Of these stories, two don’t come close to fitting the original concept of sf story. That Mieville’s story and Valente’s story were even nominated has to tell us something of where sf and sf fandom is going. Perhaps the fact that WorldCon 2010 is taking place in Melbourne is contributing to this, but you only have to look at past nominees to realize that the landscape is in fact changing, not just in Australia.

I enjoyed all six stories. But I had complaints about them, too.

I thought Sawyer’s story was too pat. The story is about a familiar notion in SF. But the bits that Sawyer should have gotten right aren’t even close to plausible, and he offers nothing new to explore. Stylistically the book is a bit weak, teetering on the edge of YA (which would be OK) without actually quite making the jump, and yet managing to talk down to the reader, which is a huge no-no in YA.

Priest’s zombie nightmare was a case of writing by the numbers. The trick when you’re following formula, intentionally or otherwise, is that you can’t make it quite so obvious.
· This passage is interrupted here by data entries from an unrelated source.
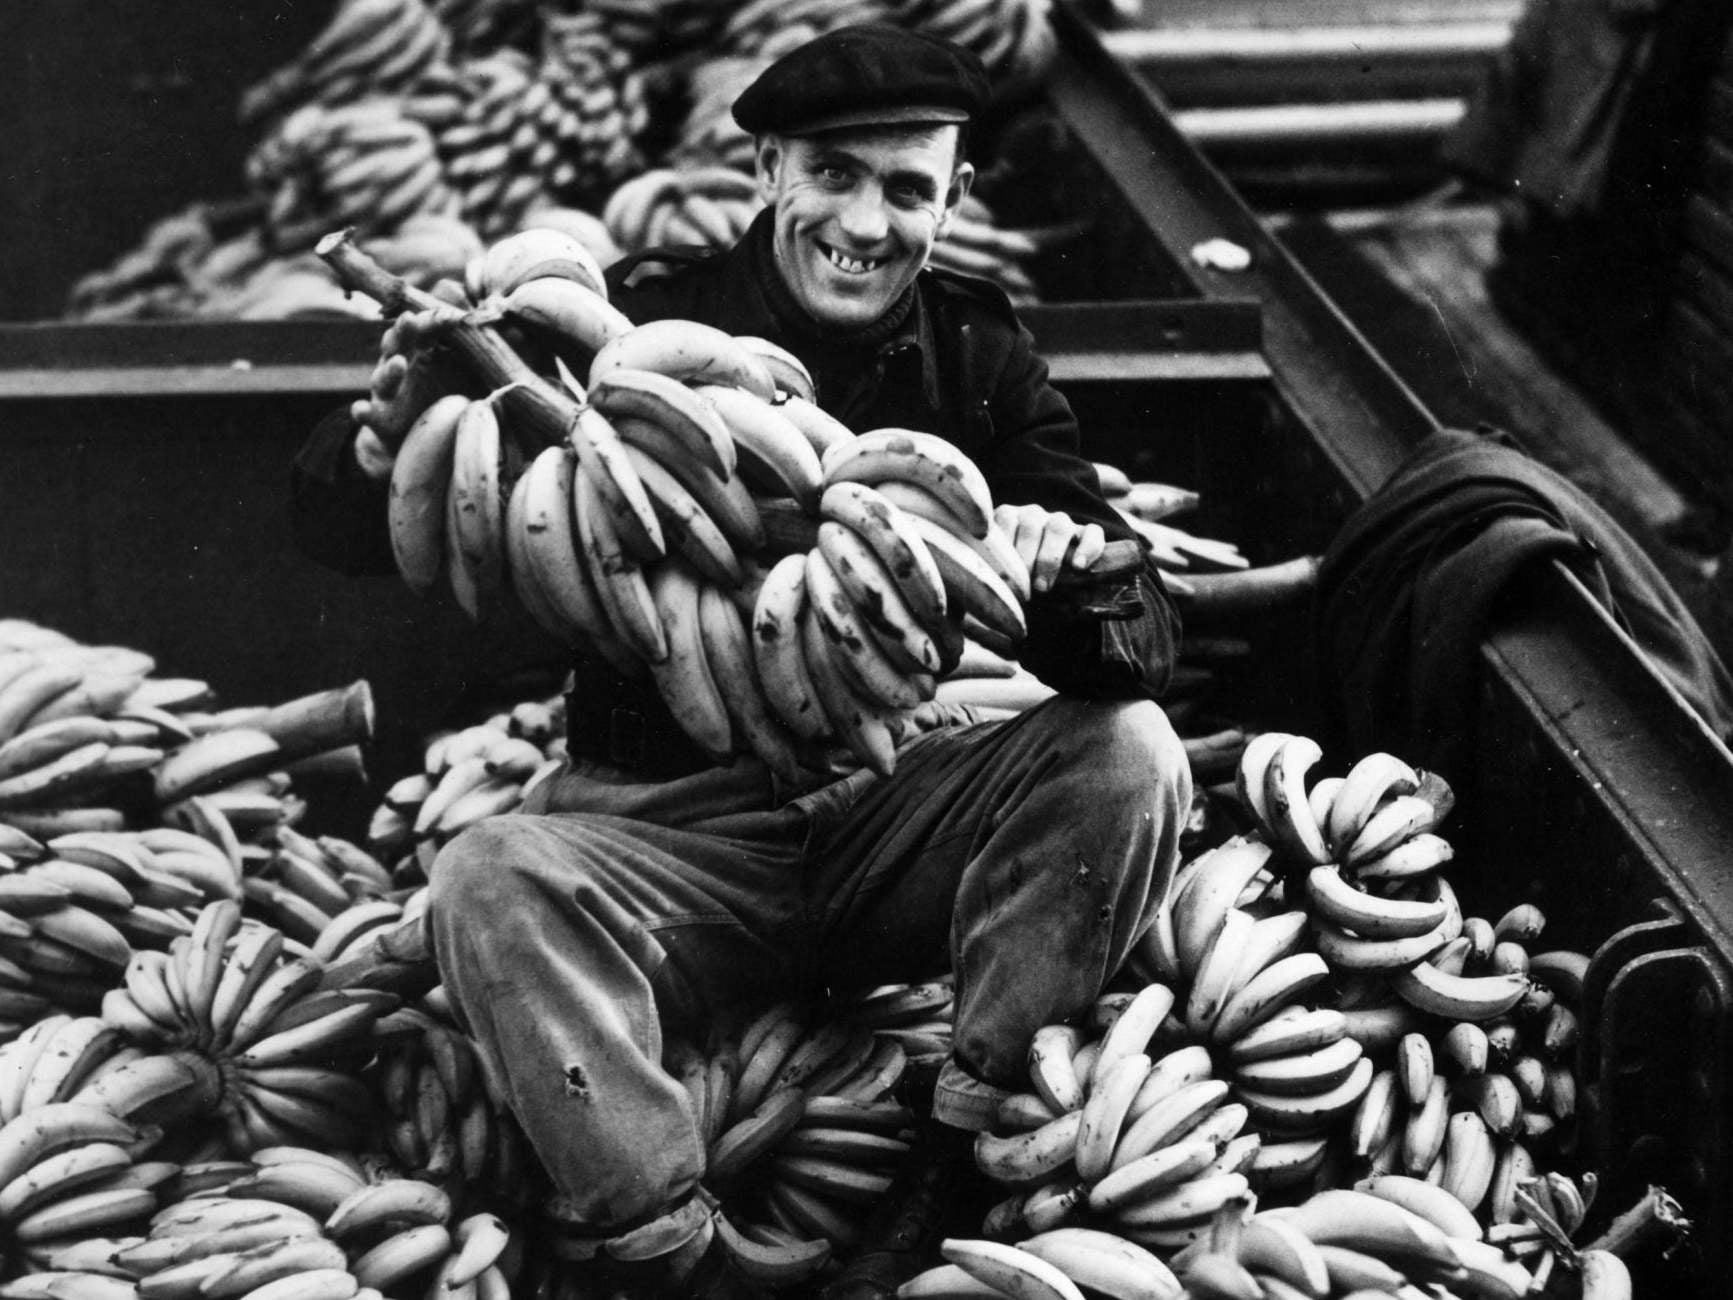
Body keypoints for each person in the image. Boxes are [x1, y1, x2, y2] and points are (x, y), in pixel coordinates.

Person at [291, 24, 1191, 1299]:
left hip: (885, 805)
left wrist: (1074, 579)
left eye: (906, 188)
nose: (863, 221)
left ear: (952, 201)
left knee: (1129, 756)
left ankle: (956, 1143)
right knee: (486, 874)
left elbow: (1138, 640)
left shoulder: (979, 355)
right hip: (664, 834)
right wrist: (383, 439)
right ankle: (677, 1247)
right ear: (766, 168)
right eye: (831, 172)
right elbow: (339, 526)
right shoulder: (636, 332)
If the story were intended to be campy, it’d be a different matter, but Priest is fully serious. In the end that rescues the story, but the formula is still out there, like the proverbial elephant in the living room.

Bacigalupi’s story could have used better editing, especially at the end. There are bits throughout the story where sense of space and sense of time get thrown to the winds, where places that are far apart appear to be next door to each other, where something that takes a week seems to be taking place at the same time as something else that takes a few hours. Toward the end, however, the editing is very bad. A new character gets introduced, for no apparent reason, and sort of half-heartedly dragged a long for a few pages before it’s completely forgotten and ignored.
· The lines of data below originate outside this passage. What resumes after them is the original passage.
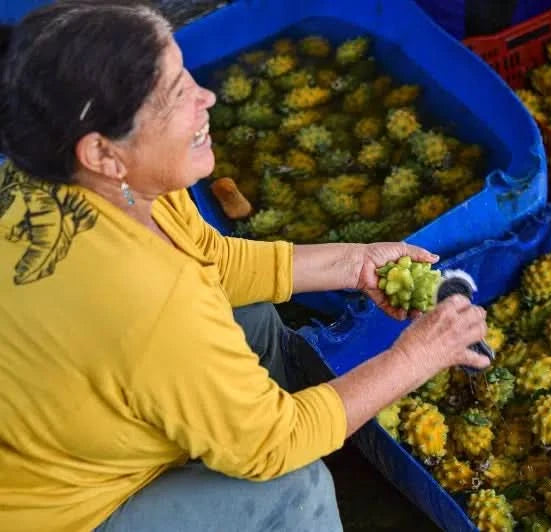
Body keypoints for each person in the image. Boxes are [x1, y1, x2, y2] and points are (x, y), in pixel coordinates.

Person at [0, 2, 490, 531]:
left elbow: (213, 262)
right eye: (176, 95)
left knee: (251, 315)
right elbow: (274, 446)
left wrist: (354, 262)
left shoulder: (65, 177)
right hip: (63, 514)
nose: (205, 96)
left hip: (60, 426)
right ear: (103, 153)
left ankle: (267, 428)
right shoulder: (153, 303)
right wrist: (417, 356)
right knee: (294, 489)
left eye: (186, 73)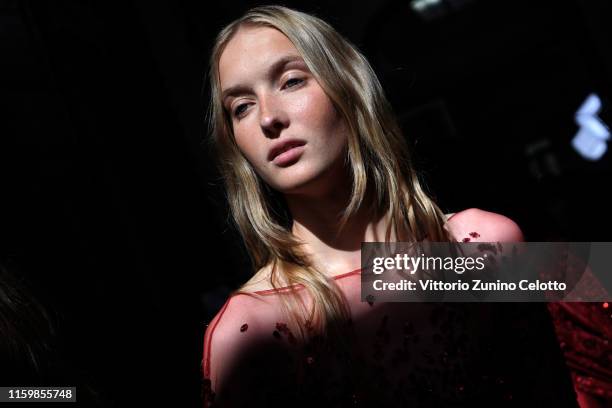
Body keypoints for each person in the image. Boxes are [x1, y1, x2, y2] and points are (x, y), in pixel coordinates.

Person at [201, 5, 577, 407]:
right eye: (241, 107)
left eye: (291, 81)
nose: (268, 118)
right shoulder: (249, 329)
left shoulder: (483, 244)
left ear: (348, 87)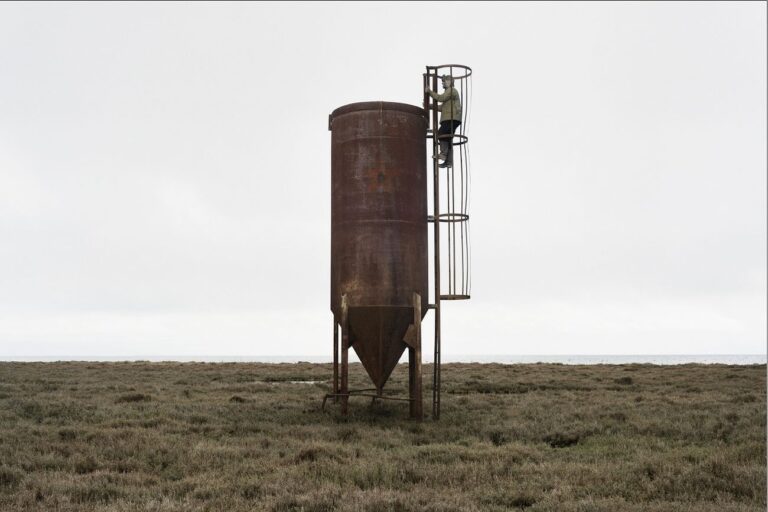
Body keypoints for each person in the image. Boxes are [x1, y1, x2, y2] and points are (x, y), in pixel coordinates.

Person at [425, 75, 462, 168]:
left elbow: (441, 98)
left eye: (445, 81)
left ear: (451, 81)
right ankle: (449, 162)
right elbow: (442, 107)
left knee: (441, 134)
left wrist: (429, 92)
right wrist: (429, 106)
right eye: (443, 81)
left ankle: (443, 154)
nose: (443, 83)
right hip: (452, 118)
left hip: (451, 118)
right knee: (448, 139)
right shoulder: (449, 93)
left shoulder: (451, 90)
Valente’s writing style requires a firm grasp of vocabulary, seeing that she makes words and their semantic overlay stand in for paragraphs of description. But there are several places where she slips up, and a word gets misused, and the effect is jarring.

The two stories about which I had no complaints at all are Mieville’s mystery and Wilson’s future romance.

Wilson’s story, with its 19th century stylings, and its frightening social and political landscape, is of the two the actual sf story, seeing that it takes place in a plausible future against a historical landscape that makes sense given what is going on right now.

Mieville’s story is not sf in any conventional sense. It might be described as a fantasy, or maybe an allegory, given how it looks at what a person might force themselves to believe, and how that might shape their perception of reality. It is stylistically strong but unremarkable, and entirely competent throughout.

I find myself kind of vacillating between these two stories. I have to admit that I’m partial to Mieville’s stories in any event. It is not easy for me to filter out that prejudice. In the end I’m weighing the fun I had reading these two stories. That’s where Mieville comes out on top. Perhaps it’s that I also enjoy mysteries, or perhaps it is that the theocracy in which Wilson’s story takes place frightens me more than I want to admit.

I think while all six stories are solid stories, and while both Wilson’s story and Mieville’s story deserve top billing, in the end Mieville wins my vote as the 2010 Hugo novel.

1 Comments:

At 11:39 AM, Blogger Helge said...

Turns out "The City and the City" tied with "The Windup Girl" for first place.